Endoscopic, Spectroscopic Imaging of the Middle Ear
Contents
Introduction
This project aims to develop a medical device to assess chronic middle ear inflammation in children. For this we collaborate with ENT expert of the Nottingham Hearing Biomedical Research Unit.
Medical Background and Motivation
Chronic Middle Ear Inflammation is characterized by inflammation of the middle ear mucosa (marked in red) and secretion of a liquid causing hearing loss. The only effective treatment is surgically draining the liquid and placing a ventilation tube through the eardrum. This is one of the most common surgeries in children in the developed world. In 25% of the cases the symptoms recur and there is no way of predicting the recurrence. It is hypothesised that a recurrence is linked to a persistent inflammation after surgery.

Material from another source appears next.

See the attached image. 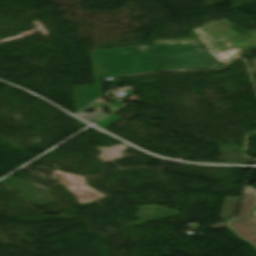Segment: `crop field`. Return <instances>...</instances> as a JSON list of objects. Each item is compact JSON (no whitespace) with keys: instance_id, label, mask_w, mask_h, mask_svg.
I'll return each mask as SVG.
<instances>
[{"instance_id":"obj_4","label":"crop field","mask_w":256,"mask_h":256,"mask_svg":"<svg viewBox=\"0 0 256 256\" xmlns=\"http://www.w3.org/2000/svg\"><path fill=\"white\" fill-rule=\"evenodd\" d=\"M238 197L225 196L222 209L218 215L220 218L233 217L236 209Z\"/></svg>"},{"instance_id":"obj_2","label":"crop field","mask_w":256,"mask_h":256,"mask_svg":"<svg viewBox=\"0 0 256 256\" xmlns=\"http://www.w3.org/2000/svg\"><path fill=\"white\" fill-rule=\"evenodd\" d=\"M204 40L217 52L244 50L256 46V32L249 33L225 21L199 30Z\"/></svg>"},{"instance_id":"obj_5","label":"crop field","mask_w":256,"mask_h":256,"mask_svg":"<svg viewBox=\"0 0 256 256\" xmlns=\"http://www.w3.org/2000/svg\"><path fill=\"white\" fill-rule=\"evenodd\" d=\"M227 222H228V221L223 222V223H220V224H216V225H213V226H209V227L212 228V229H214V230H216V229L225 227Z\"/></svg>"},{"instance_id":"obj_1","label":"crop field","mask_w":256,"mask_h":256,"mask_svg":"<svg viewBox=\"0 0 256 256\" xmlns=\"http://www.w3.org/2000/svg\"><path fill=\"white\" fill-rule=\"evenodd\" d=\"M200 50L192 41H174L157 42V46L152 48L91 51L95 85L73 87L76 112L100 96L99 78L157 69L212 66V62Z\"/></svg>"},{"instance_id":"obj_3","label":"crop field","mask_w":256,"mask_h":256,"mask_svg":"<svg viewBox=\"0 0 256 256\" xmlns=\"http://www.w3.org/2000/svg\"><path fill=\"white\" fill-rule=\"evenodd\" d=\"M256 207V190L247 185L238 218L231 224L243 237L256 244V219L249 217V211ZM256 215V209L253 211Z\"/></svg>"},{"instance_id":"obj_6","label":"crop field","mask_w":256,"mask_h":256,"mask_svg":"<svg viewBox=\"0 0 256 256\" xmlns=\"http://www.w3.org/2000/svg\"><path fill=\"white\" fill-rule=\"evenodd\" d=\"M253 73L256 74V59H253Z\"/></svg>"}]
</instances>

This project aims to develop a medical device that will be able to determine whether the middle ear mucosa is still inflamed or has returned to normal in order to improve diagnosis. Direct view of the mucosa is obscured by the eardrum. Consequently, an optical method must be implemented to allow measurements through the eardrum by maximising the signal detected from the mucosa and minimising background reflections from the eardrum. The ratio of the detected signal at two wavelengths will allow assessment of the inflammation similar to haemoglobin concentration measurements. The use of confocal and anti-confocal systems is investigated here.
The Optical System
The optical system aims to solve two problems, first to maximise signal from the mucosa while minimising reflections from the eardrum, and second to spectroscopically assess the middle ear mucosa to determine the state of the inflammation.
Spatial Filtering
Instead of using a confocal system to reject reflected light from the eardrum and select signal from the mucosa an anti-confocal system is introduced. In the anti-confocal system the pinhole is replaced by a stop rejecting light inside rather than outside its radius. This allows to reject reflection from one plane - the eardrum in this case - and detect all other light. This allows a higher signal to be detected and a bigger volume of the mucosa to be sampled.
Spectroscopic System
The spectroscopic system will make use of the wavelength dependent absorption of haemoglobin in order to measure the blood concentration in the mucosa indicating the metabolism and state of the inflammation. Measurements will be conducted at at least two wavelengths in the visible and near infra-red range.
Progress
Simulations
Imaging of the middle ear using the anti-confocal system has been simulated using Monte-Carlo methods and compared to a conventional confocal system. The simulation shows an improved performance of the anti-confocal system considering signal strength and signal-to-background ratio.
Tissue Phantoms
Animal eardrums have been characterised and investigated in order to find tissue models for the human eardrum. Further, epoxy resin based tissue phantoms have been produced to model healthy and inflamed mucosa. These phantoms will provide a middle ear model for testing of the optical system.
Optical System
The optical system is set up as bench top system. A CCD sensor is used as confocal detector to allow easy variations of the filtering element of the (anti)-confocal system in software during post processing of the measurements.
Future Work
Next steps are to experimentally characterise the optical system and proof the concept using the tissue simulating phantoms. When shown to be working the system can be minimised and adopted for clinical use and tested on human subjects.
Related Publications
- Jung, D.S.; Birchall, J.P.; Crowe, J.A.; See, C.W.; and Somekh, M.G., "Monte Carlo Photon Simulation of an Anti-Confocal System to Monitor Middle Ear Inflammation," in Optics in the Life Sciences, OSA Technical Digest (CD) (Optical Society of America, 2015), paper JT3A.41.
- Jung, D.S.; Crowe, J.A.; Birchall, J.P.; Somekh, M.G.; and See, C.W., "Anti-confocal versus confocal assessment of the middle ear simulated by Monte Carlo methods," Biomed. Opt. Express 6, 3820-3825 (2015).